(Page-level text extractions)

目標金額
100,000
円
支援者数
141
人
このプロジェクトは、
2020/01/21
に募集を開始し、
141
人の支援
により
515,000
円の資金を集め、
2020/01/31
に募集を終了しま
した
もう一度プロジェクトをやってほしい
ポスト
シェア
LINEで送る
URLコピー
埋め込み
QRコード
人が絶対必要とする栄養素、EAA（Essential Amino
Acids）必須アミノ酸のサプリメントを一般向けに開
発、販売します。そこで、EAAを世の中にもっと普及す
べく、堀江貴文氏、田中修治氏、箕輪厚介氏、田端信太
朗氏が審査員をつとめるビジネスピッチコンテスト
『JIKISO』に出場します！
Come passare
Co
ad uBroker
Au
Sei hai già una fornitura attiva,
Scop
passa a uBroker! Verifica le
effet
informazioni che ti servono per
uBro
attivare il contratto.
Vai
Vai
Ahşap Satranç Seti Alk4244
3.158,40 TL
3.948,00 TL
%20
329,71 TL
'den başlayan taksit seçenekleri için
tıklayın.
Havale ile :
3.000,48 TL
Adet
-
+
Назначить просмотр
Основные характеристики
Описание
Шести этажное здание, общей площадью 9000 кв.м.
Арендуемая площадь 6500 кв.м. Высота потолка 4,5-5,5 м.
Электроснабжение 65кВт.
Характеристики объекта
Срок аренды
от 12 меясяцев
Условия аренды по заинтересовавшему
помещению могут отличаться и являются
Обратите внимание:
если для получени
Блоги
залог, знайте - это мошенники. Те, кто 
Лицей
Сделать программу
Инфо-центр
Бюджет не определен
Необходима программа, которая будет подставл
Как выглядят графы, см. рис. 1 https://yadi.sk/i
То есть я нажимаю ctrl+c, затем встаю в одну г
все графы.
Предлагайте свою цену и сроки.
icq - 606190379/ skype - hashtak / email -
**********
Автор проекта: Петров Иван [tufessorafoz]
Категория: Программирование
==
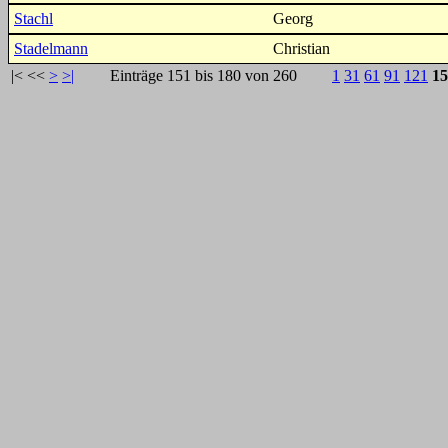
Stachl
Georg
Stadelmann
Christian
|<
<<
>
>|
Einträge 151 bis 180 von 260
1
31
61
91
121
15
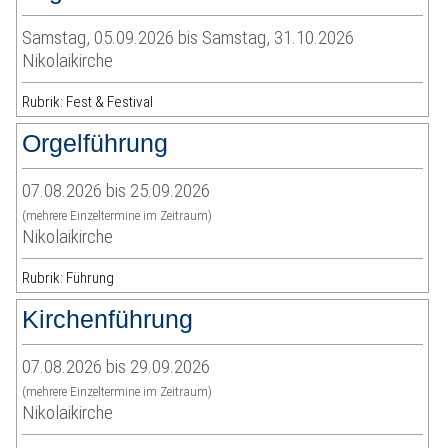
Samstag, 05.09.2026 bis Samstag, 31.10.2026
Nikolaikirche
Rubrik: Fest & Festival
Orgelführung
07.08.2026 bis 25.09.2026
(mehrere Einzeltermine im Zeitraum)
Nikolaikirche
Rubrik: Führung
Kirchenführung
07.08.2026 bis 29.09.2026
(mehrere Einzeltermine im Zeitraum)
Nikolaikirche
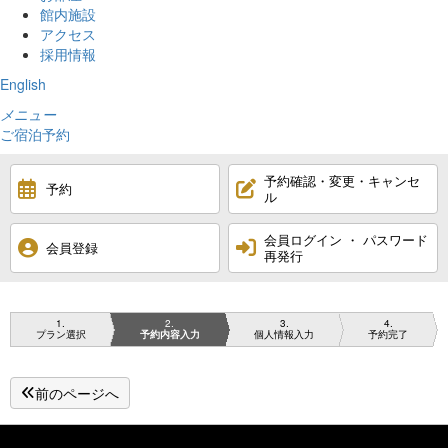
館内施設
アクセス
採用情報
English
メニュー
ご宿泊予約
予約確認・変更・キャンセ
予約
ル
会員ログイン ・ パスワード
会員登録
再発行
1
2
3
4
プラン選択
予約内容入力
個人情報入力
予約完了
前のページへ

Work task
Pick out every line above that contains the string "графы", treating uppercase and lowercase letters as different.

Answer section
Как выглядят графы, см. рис. 1 https://yadi.sk/i
все графы.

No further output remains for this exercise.